To someone in 1610, this would have been magic, but to us, it is a matter of "harness-level benchmarks." In the technical world, we use tools like CheetahClaws to test how well an AI agent follows instructions. The Pope argues that we have forgotten the most important benchmark: whether the machine recognizes a human being as more than a coordinate.

Defining the Theology of AI Disarmament

When the Vatican speaks of "disarmament," they are using a word normally reserved for nuclear warheads. AI disarmament is defined as freeing technology from the mentality of armed competition and monopolistic corporate control. It is an attempt to pull the "brain" of our digital age out of the hands of generals and put it back into the hands of the community.

The Pope is particularly concerned with "opaque algorithms" where decisions—to deny a mortgage or target a missile—are made in "black boxes." Every line of code contains a vision of humanity, and when that code is hidden, so is the moral responsibility of its creators.

Concept Traditional Framework Magnifica Humanitas Framework
Warfare Just War Theory (Human-led) AI Disarmament (Machine-led is inherently unjust)
Technology Neutral tool Non-neutral; reflects a vision of humanity
Human Status Individual soul Data point for automated targeting
Development Market-driven efficiency Algorethics (Ethics-by-design)
Labor Factory workers / Laborers Content moderators / Rare earth miners

Every line of code contains a vision of humanity, and when that code is hidden, so is the moral responsibility of its creators.

The Ghost in the Machine

The "intelligence" we marvel at is built on what the Pope calls "new forms of digital slavery." Content moderators and rare earth mineral miners are cited as the primary victims of this new economy. He points to workers in Nairobi or Manila paid pennies to stare at the worst horrors of the internet so feeds stay clean.

The Vatican has leaned into the term algorethics to address this dehumanization. Coined by the Pontifical Academy for Life, it demands that ethical principles be baked into the design phase of AI. Algorethics is not a PR afterthought, but a requirement that technology serves the common good from its inception.

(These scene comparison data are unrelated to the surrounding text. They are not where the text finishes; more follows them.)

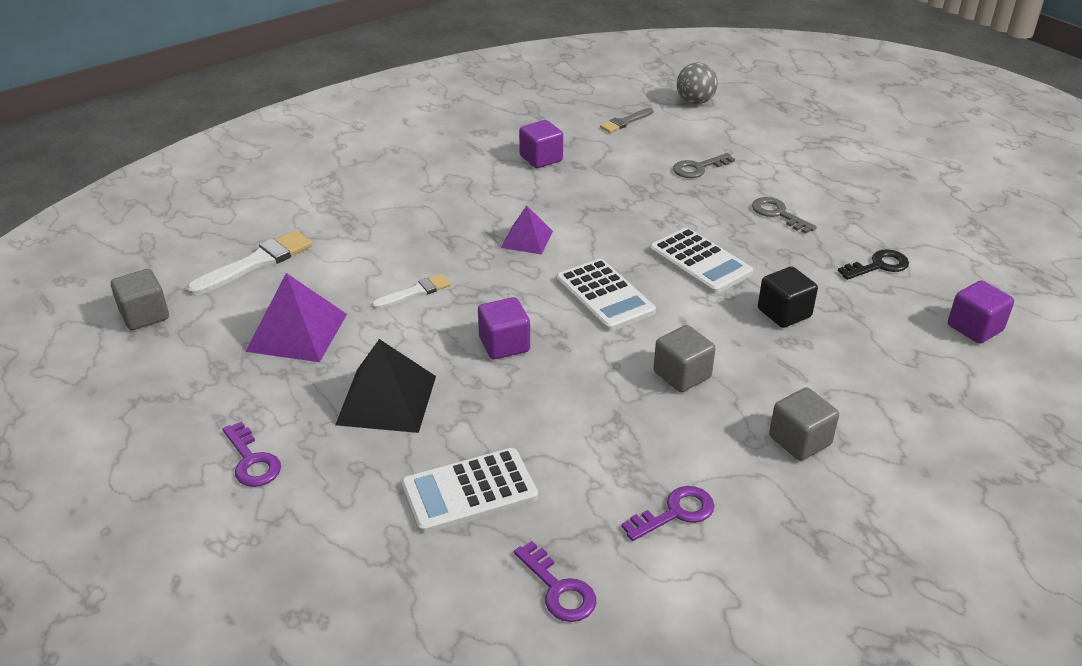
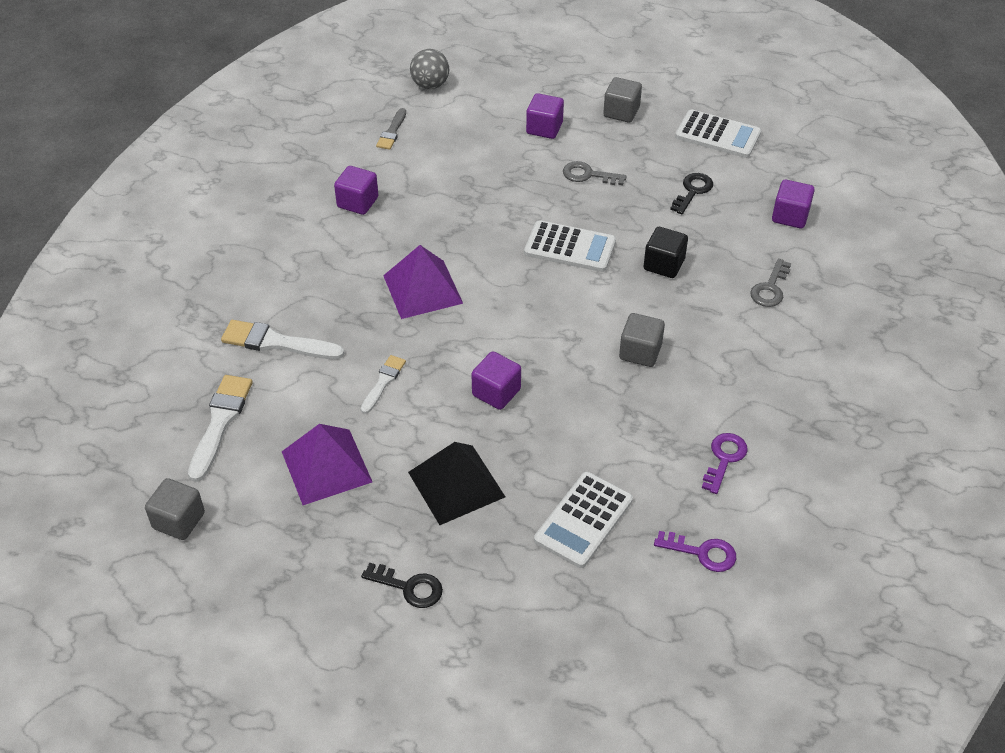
camera: 35 degrees left, 10 degrees up
purple key [222,422,281,487] -> black key [361,563,443,608]
purple pyramid [501,206,553,255] -> purple pyramid [383,245,463,319], size x1.63
white calculator [556,259,656,331] -> white calculator moved to [675,109,761,158]
grey key [673,153,735,178] -> grey key moved to [750,259,791,307]
grey cube [769,388,839,461] -> grey cube moved to [603,77,642,123]
none -> white brush [221,320,344,359]
none -> purple cube [526,93,564,139]

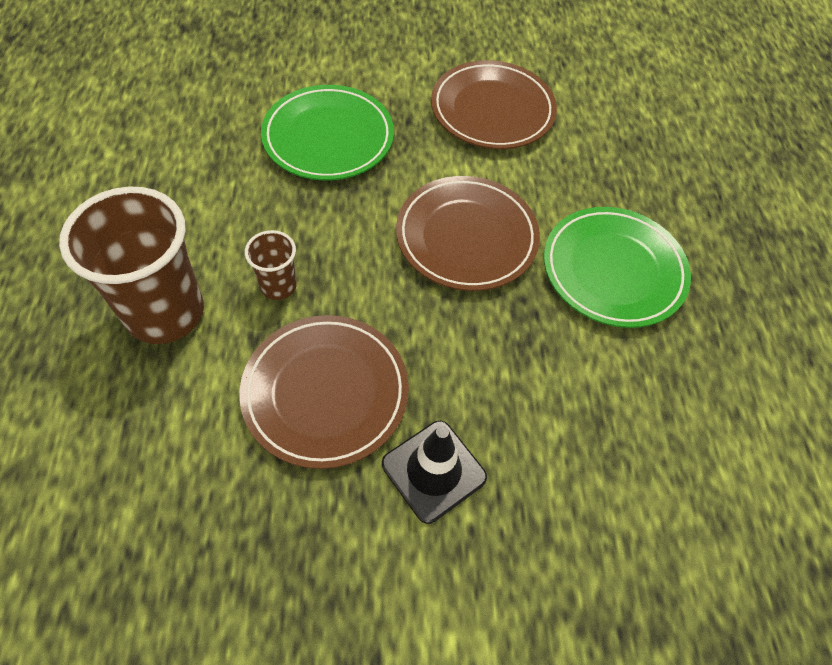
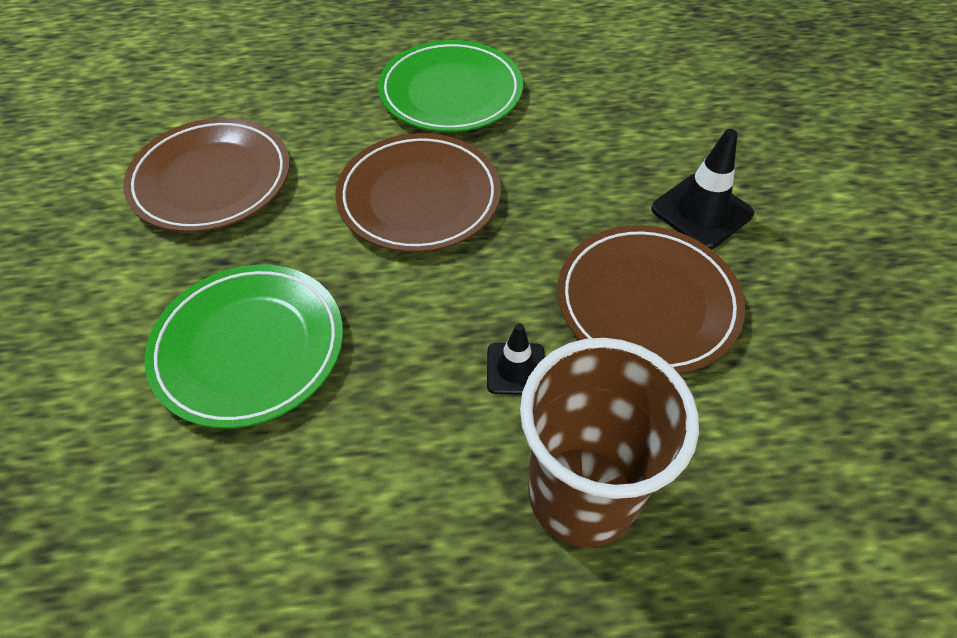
camera: 90 degrees left, 5 degrees down
brown cup [245,230,297,300] -> black traffic cone [487,323,545,395]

An Unlikely Alliance in Silicon Valley

Anthropic co-founder Chris Olah stood with the Vatican, representing tech developers terrified of what they have built. Olah noted that AI companies operate inside incentives and constraints that can conflict with doing the right thing. This alliance provides a moral shield for "safety-first" developers against being forced to weaponize their research.

The Pope's audience is the eleven major world religions that signed the Rome Call for AI Ethics. There is a growing ecumenical consensus that we are drifting toward a "technocratic paradigm." In this paradigm, efficiency is the only god we worship, regardless of the human cost.

Why You Should Care

We are currently outsourcing our moral agency to systems we do not fully understand. A recent study (arXiv:2605.26079) found that 25.7% of AI benchmarks have critical design issues. Building a society on these benchmarks is like building a skyscraper on a foundation where every fourth brick is made of sand.

"To disarm does not mean rejecting technology," the Pope writes, "but preventing it from dominating humanity." He even quotes J.R.R. Tolkien to emphasize the need to succor the years wherein we are set. The goal is to ensure that "Agentic AI" remains a responsibility rather than a magical, uncontrolled breakthrough.

The Open Horizon

The Vatican hasn't provided a line-by-line legislative framework, leaving questions about how to regulate systems moving at the speed of light. We still don't know how superpowers will respond to the suggestion that their most revolutionary weapons are morally bankrupt. We are left asking "Should we?" rather than just "Can we?"

The adventure of the next decade isn't just about making models larger. It is about whether we are clever enough to remain the masters of the visions we've written into our code. Engaging with the theology of AI disarmament is our best chance to remain human in an age of automated logic.